**** INPUT MATERIAL ****
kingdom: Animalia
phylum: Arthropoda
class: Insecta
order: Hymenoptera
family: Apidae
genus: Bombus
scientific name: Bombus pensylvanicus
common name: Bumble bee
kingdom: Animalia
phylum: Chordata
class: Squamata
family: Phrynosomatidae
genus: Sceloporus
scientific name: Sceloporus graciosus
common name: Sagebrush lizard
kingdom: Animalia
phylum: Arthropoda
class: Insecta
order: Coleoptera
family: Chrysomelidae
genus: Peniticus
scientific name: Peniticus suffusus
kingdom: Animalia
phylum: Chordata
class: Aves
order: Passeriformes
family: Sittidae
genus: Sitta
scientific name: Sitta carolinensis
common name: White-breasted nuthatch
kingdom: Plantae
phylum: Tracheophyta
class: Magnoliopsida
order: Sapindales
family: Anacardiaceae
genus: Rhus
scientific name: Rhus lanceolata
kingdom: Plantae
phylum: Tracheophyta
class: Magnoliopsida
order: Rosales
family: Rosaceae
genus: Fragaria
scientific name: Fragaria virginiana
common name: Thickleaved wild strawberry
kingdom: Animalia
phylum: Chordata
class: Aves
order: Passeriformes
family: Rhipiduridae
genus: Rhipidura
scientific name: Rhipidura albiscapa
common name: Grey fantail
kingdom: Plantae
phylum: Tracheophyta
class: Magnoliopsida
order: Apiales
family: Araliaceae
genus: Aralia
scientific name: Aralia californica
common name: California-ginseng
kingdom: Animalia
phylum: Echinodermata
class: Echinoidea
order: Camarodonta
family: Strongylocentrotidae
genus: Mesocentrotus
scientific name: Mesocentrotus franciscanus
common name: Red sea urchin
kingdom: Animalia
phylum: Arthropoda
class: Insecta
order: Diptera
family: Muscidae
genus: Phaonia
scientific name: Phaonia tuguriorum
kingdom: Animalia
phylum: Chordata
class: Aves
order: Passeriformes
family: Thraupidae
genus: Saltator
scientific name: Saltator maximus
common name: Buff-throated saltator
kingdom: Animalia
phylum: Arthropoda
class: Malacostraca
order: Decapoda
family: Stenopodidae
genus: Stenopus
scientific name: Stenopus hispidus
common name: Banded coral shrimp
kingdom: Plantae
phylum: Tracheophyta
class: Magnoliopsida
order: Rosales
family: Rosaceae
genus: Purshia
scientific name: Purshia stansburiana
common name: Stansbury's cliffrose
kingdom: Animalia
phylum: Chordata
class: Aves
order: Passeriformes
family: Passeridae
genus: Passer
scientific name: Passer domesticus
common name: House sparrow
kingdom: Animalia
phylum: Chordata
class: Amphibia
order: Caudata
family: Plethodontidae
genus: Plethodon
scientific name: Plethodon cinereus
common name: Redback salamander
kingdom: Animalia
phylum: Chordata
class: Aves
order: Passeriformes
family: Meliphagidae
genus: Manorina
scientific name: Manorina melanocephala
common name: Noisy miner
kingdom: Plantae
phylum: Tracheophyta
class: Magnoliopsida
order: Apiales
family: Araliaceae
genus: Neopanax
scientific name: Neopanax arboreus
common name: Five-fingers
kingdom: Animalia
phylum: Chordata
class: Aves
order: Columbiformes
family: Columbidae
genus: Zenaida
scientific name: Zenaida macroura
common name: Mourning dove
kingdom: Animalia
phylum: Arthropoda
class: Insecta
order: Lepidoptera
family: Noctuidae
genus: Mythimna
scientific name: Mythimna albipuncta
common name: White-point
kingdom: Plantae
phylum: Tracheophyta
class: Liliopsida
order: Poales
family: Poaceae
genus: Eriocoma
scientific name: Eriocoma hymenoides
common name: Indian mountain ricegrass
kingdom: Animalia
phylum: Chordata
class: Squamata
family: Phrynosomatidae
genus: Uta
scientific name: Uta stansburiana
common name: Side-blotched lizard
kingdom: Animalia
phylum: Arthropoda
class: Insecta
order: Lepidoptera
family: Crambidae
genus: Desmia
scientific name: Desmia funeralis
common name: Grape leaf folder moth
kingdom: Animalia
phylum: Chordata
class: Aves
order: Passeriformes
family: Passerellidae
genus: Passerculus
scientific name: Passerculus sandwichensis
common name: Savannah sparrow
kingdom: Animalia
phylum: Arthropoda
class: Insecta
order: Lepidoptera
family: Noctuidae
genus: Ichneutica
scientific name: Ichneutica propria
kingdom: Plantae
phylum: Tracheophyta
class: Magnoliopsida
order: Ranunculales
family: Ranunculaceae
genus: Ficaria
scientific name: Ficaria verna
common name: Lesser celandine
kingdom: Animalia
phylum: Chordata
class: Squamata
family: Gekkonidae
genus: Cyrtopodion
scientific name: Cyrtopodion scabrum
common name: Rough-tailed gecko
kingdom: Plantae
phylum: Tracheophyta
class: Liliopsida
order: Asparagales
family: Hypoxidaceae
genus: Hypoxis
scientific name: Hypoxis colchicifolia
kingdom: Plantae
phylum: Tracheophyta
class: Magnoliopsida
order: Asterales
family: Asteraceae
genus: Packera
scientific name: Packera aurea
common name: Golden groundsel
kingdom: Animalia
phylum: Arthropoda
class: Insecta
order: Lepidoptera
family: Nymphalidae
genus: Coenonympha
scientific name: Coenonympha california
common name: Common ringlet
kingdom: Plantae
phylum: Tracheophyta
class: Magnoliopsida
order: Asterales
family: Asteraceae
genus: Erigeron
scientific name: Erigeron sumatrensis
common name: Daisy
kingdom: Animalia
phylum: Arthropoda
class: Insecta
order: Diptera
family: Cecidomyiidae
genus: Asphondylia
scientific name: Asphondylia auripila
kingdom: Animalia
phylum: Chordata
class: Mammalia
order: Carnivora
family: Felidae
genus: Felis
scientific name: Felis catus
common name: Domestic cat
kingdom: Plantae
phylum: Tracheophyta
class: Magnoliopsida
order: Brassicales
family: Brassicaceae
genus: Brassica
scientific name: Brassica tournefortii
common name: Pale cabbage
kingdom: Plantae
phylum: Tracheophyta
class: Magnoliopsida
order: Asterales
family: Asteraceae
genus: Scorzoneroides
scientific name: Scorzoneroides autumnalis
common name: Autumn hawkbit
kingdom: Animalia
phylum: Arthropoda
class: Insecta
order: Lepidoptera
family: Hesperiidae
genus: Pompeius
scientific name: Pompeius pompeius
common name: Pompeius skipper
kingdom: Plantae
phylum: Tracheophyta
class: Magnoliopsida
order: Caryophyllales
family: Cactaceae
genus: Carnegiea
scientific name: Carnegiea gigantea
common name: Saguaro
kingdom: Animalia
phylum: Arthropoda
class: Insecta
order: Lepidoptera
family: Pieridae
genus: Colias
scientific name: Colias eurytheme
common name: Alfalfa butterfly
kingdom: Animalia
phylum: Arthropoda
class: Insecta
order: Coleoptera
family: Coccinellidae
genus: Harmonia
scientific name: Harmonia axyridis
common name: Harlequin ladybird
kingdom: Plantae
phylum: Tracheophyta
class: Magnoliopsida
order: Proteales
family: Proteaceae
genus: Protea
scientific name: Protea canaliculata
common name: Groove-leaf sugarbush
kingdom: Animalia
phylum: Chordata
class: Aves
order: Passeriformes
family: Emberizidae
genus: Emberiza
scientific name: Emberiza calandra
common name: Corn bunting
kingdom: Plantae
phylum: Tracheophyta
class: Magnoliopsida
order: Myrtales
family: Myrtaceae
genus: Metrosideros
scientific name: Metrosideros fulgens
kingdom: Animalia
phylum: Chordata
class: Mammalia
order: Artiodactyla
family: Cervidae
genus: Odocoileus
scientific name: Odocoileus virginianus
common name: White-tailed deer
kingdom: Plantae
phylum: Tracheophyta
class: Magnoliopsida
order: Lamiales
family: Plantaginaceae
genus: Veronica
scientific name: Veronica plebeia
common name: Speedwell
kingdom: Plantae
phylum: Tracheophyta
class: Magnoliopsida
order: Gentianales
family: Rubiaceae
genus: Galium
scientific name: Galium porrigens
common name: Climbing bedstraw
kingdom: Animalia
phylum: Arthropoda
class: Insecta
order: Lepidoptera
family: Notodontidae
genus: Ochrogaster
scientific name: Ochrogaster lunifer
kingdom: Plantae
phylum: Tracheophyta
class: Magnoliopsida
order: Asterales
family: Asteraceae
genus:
****
GIVEN INSTRUCTION ▸ Copy verbatim the lines of the records above, starting at the first line and ending at the line containing "genus: Sitta".

SOLUTION ▸
kingdom: Animalia
phylum: Arthropoda
class: Insecta
order: Hymenoptera
family: Apidae
genus: Bombus
scientific name: Bombus pensylvanicus
common name: Bumble bee
kingdom: Animalia
phylum: Chordata
class: Squamata
family: Phrynosomatidae
genus: Sceloporus
scientific name: Sceloporus graciosus
common name: Sagebrush lizard
kingdom: Animalia
phylum: Arthropoda
class: Insecta
order: Coleoptera
family: Chrysomelidae
genus: Peniticus
scientific name: Peniticus suffusus
kingdom: Animalia
phylum: Chordata
class: Aves
order: Passeriformes
family: Sittidae
genus: Sitta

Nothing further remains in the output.